# Thread: Uniqueness of Improper Integral

1. ## Uniqueness of Improper Integral

If $\displaystyle f(x)$ is a countinous real function, we define,
$\displaystyle \int^{\infty}_{-\infty}f(x)dx$ as being convergent if there exists a $\displaystyle a\in\mathbb{R}$ such as, $\displaystyle \int^{\infty}_af(x)dx$ and $\displaystyle \int^a_{-\infty}f(x)dx$ are convergent. Also its value is then,
$\displaystyle \int^{\infty}_{-\infty}f(x)dx=\int^{\infty}_af(x)dx+\int^a_{-\infty}f(x)dx$.

Prove that if,
$\displaystyle \int^{\infty}_{-\infty}f(x)dx$ is convergent then for any $\displaystyle b\in\mathbb{R}$ the two improper integrals,
$\displaystyle \int^{\infty}_bf(x)dx \mbox{ and }\int^b_{-\infty}f(x)dx$ are also convergent.

Further, prove that,
$\displaystyle \int^{\infty}_af(x)dx+\int^a_{-\infty}f(x)dx=\int^{\infty}_bf(x)dx+\int^b_{-\infty}f(x)dx$.
Thus, proving that the value of
$\displaystyle \int^{\infty}_{-\infty}f(x)dx$
is well-defined.
???

2. Thank you but I think I have it. Basically, you rewrite your integral.
The integral,
$\displaystyle \int^{\infty}_{b}+\int^{b}_{-\infty}$ if $\displaystyle a<b$ then write $\displaystyle b=a+r,r>0$. Thus, we have,
$\displaystyle \int^{\infty}_{a+r}+\int^{a+r}_{-\infty}$
By the subdivision rule,
$\displaystyle \int_{-\infty}^a+\int^{a+r}_{a}+\int^a_{a+r}+\int_a^{ \infty }$
But, $\displaystyle \int^{a+r}_{a}+\int^a_{a+r}=0$
(Same when $\displaystyle a>b$)
And the proof it complete.

* * * * * * * * *

→ ACTION ITEM
Translate the sentence "Basically, you rewrite your integral." from the improper integral thread into Spanish. The listing is not needed for any task.

→ SUPPLIED DATA

* * * * * * * * *

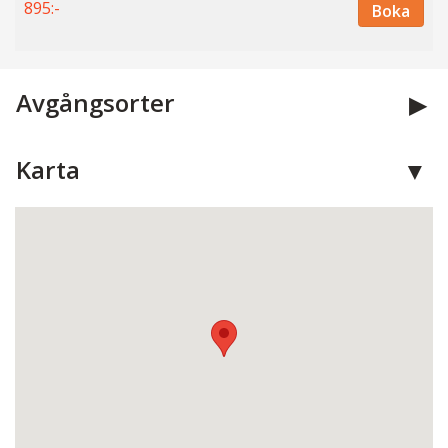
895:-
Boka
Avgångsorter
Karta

* * * * * * * * *

→ SOLUTION
Básicamente, reescribes tu integral.